__TASK INSTRUCTIONS__
Every line in the data below has to be repeated exactly; no picture belongs in the result.
##############################
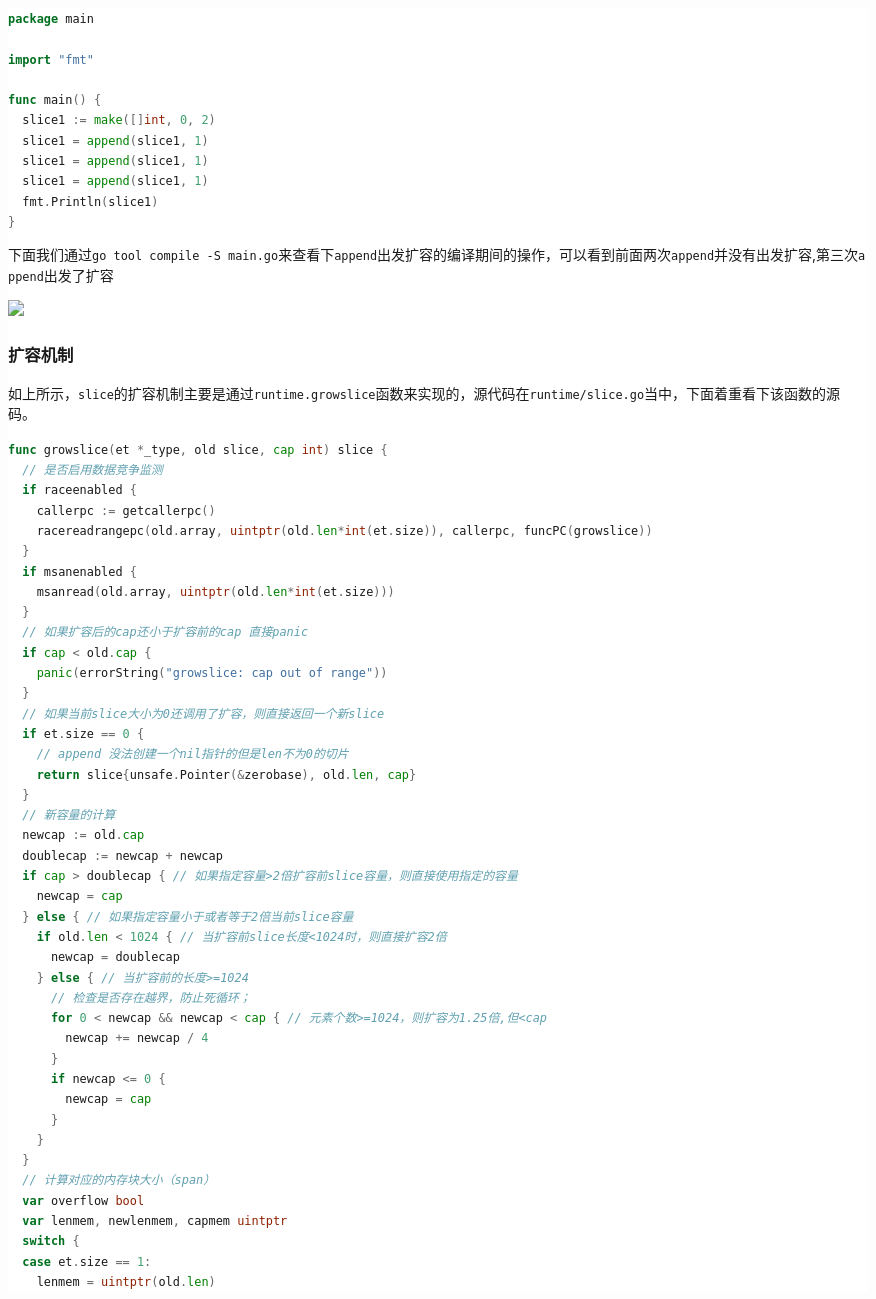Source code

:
 ```go
package main
​
import "fmt"
​
func main() {
  slice1 := make([]int, 0, 2)
  slice1 = append(slice1, 1)
  slice1 = append(slice1, 1)
  slice1 = append(slice1, 1)
  fmt.Println(slice1)
}
```

下面我们通过`go tool compile -S main.go`来查看下`append`出发扩容的编译期间的操作，可以看到前面两次`append`并没有出发扩容,第三次`append`出发了扩容

![](https://pic1.zhimg.com/80/v2-8abaf1707c9cb4c6841c6808b30e1630_720w.jpg)

### **扩容机制**

如上所示，`slice`的扩容机制主要是通过`runtime.growslice`函数来实现的，源代码在`runtime/slice.go`当中，下面着重看下该函数的源码。

```go
func growslice(et *_type, old slice, cap int) slice {
  // 是否启用数据竞争监测
  if raceenabled {
    callerpc := getcallerpc()
    racereadrangepc(old.array, uintptr(old.len*int(et.size)), callerpc, funcPC(growslice))
  }
  if msanenabled {
    msanread(old.array, uintptr(old.len*int(et.size)))
  }
  // 如果扩容后的cap还小于扩容前的cap 直接panic
  if cap < old.cap {
    panic(errorString("growslice: cap out of range"))
  }
  // 如果当前slice大小为0还调用了扩容，则直接返回一个新slice
  if et.size == 0 {
    // append 没法创建一个nil指针的但是len不为0的切片
    return slice{unsafe.Pointer(&zerobase), old.len, cap}
  }
  // 新容量的计算
  newcap := old.cap
  doublecap := newcap + newcap
  if cap > doublecap { // 如果指定容量>2倍扩容前slice容量，则直接使用指定的容量
    newcap = cap
  } else { // 如果指定容量小于或者等于2倍当前slice容量
    if old.len < 1024 { // 当扩容前slice长度<1024时，则直接扩容2倍
      newcap = doublecap
    } else { // 当扩容前的长度>=1024
      // 检查是否存在越界，防止死循环；
      for 0 < newcap && newcap < cap { // 元素个数>=1024，则扩容为1.25倍,但<cap
        newcap += newcap / 4
      }
      if newcap <= 0 {
        newcap = cap
      }
    }
  }
  // 计算对应的内存块大小（span）
  var overflow bool
  var lenmem, newlenmem, capmem uintptr
  switch {
  case et.size == 1:
    lenmem = uintptr(old.len)
```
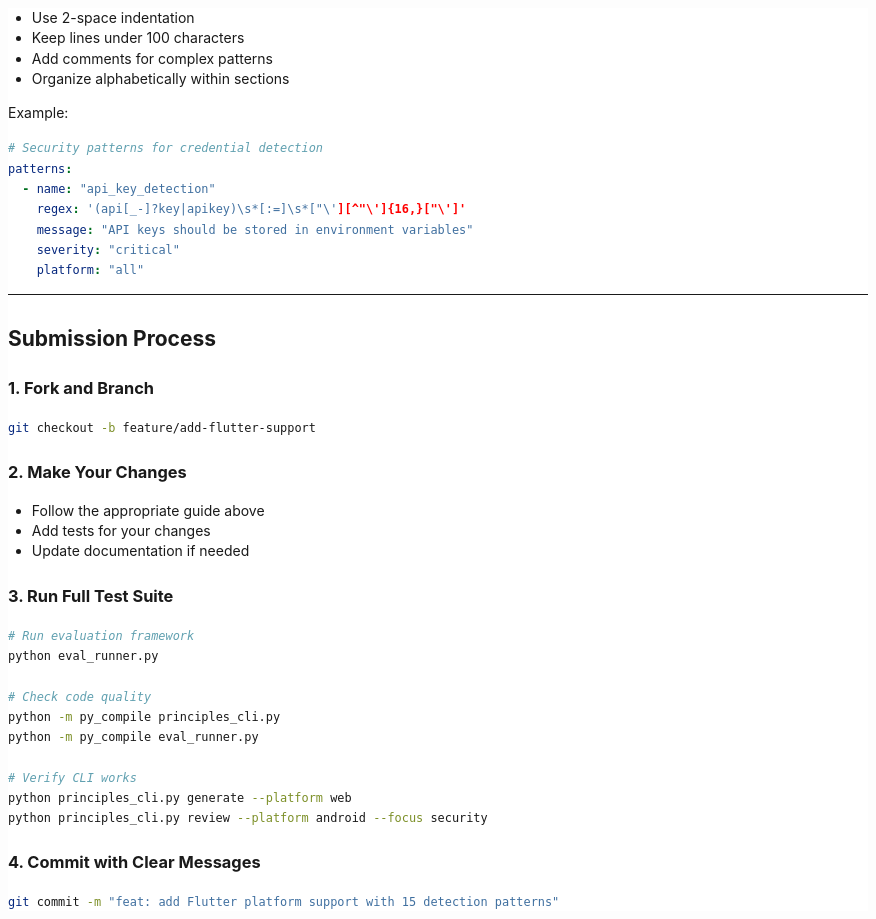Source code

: - Use 2-space indentation
- Keep lines under 100 characters
- Add comments for complex patterns
- Organize alphabetically within sections

Example:

```yaml
# Security patterns for credential detection
patterns:
  - name: "api_key_detection"
    regex: '(api[_-]?key|apikey)\s*[:=]\s*["\'][^"\']{16,}["\']'
    message: "API keys should be stored in environment variables"
    severity: "critical"
    platform: "all"
```

---

## Submission Process

### 1. Fork and Branch

```bash
git checkout -b feature/add-flutter-support
```

### 2. Make Your Changes

- Follow the appropriate guide above
- Add tests for your changes
- Update documentation if needed

### 3. Run Full Test Suite

```bash
# Run evaluation framework
python eval_runner.py

# Check code quality
python -m py_compile principles_cli.py
python -m py_compile eval_runner.py

# Verify CLI works
python principles_cli.py generate --platform web
python principles_cli.py review --platform android --focus security
```

### 4. Commit with Clear Messages

```bash
git commit -m "feat: add Flutter platform support with 15 detection patterns"
```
##############################
__RESPONSE TO THIS TASK__
Source code

:
 ```go
package main
​
import "fmt"
​
func main() {
  slice1 := make([]int, 0, 2)
  slice1 = append(slice1, 1)
  slice1 = append(slice1, 1)
  slice1 = append(slice1, 1)
  fmt.Println(slice1)
}
```

下面我们通过`go tool compile -S main.go`来查看下`append`出发扩容的编译期间的操作，可以看到前面两次`append`并没有出发扩容,第三次`append`出发了扩容

![](https://pic1.zhimg.com/80/v2-8abaf1707c9cb4c6841c6808b30e1630_720w.jpg)

### **扩容机制**

如上所示，`slice`的扩容机制主要是通过`runtime.growslice`函数来实现的，源代码在`runtime/slice.go`当中，下面着重看下该函数的源码。

```go
func growslice(et *_type, old slice, cap int) slice {
  // 是否启用数据竞争监测
  if raceenabled {
    callerpc := getcallerpc()
    racereadrangepc(old.array, uintptr(old.len*int(et.size)), callerpc, funcPC(growslice))
  }
  if msanenabled {
    msanread(old.array, uintptr(old.len*int(et.size)))
  }
  // 如果扩容后的cap还小于扩容前的cap 直接panic
  if cap < old.cap {
    panic(errorString("growslice: cap out of range"))
  }
  // 如果当前slice大小为0还调用了扩容，则直接返回一个新slice
  if et.size == 0 {
    // append 没法创建一个nil指针的但是len不为0的切片
    return slice{unsafe.Pointer(&zerobase), old.len, cap}
  }
  // 新容量的计算
  newcap := old.cap
  doublecap := newcap + newcap
  if cap > doublecap { // 如果指定容量>2倍扩容前slice容量，则直接使用指定的容量
    newcap = cap
  } else { // 如果指定容量小于或者等于2倍当前slice容量
    if old.len < 1024 { // 当扩容前slice长度<1024时，则直接扩容2倍
      newcap = doublecap
    } else { // 当扩容前的长度>=1024
      // 检查是否存在越界，防止死循环；
      for 0 < newcap && newcap < cap { // 元素个数>=1024，则扩容为1.25倍,但<cap
        newcap += newcap / 4
      }
      if newcap <= 0 {
        newcap = cap
      }
    }
  }
  // 计算对应的内存块大小（span）
  var overflow bool
  var lenmem, newlenmem, capmem uintptr
  switch {
  case et.size == 1:
    lenmem = uintptr(old.len)
```
Source code

: - Use 2-space indentation
- Keep lines under 100 characters
- Add comments for complex patterns
- Organize alphabetically within sections

Example:

```yaml
# Security patterns for credential detection
patterns:
  - name: "api_key_detection"
    regex: '(api[_-]?key|apikey)\s*[:=]\s*["\'][^"\']{16,}["\']'
    message: "API keys should be stored in environment variables"
    severity: "critical"
    platform: "all"
```

---

## Submission Process

### 1. Fork and Branch

```bash
git checkout -b feature/add-flutter-support
```

### 2. Make Your Changes

- Follow the appropriate guide above
- Add tests for your changes
- Update documentation if needed

### 3. Run Full Test Suite

```bash
# Run evaluation framework
python eval_runner.py

# Check code quality
python -m py_compile principles_cli.py
python -m py_compile eval_runner.py

# Verify CLI works
python principles_cli.py generate --platform web
python principles_cli.py review --platform android --focus security
```

### 4. Commit with Clear Messages

```bash
git commit -m "feat: add Flutter platform support with 15 detection patterns"
```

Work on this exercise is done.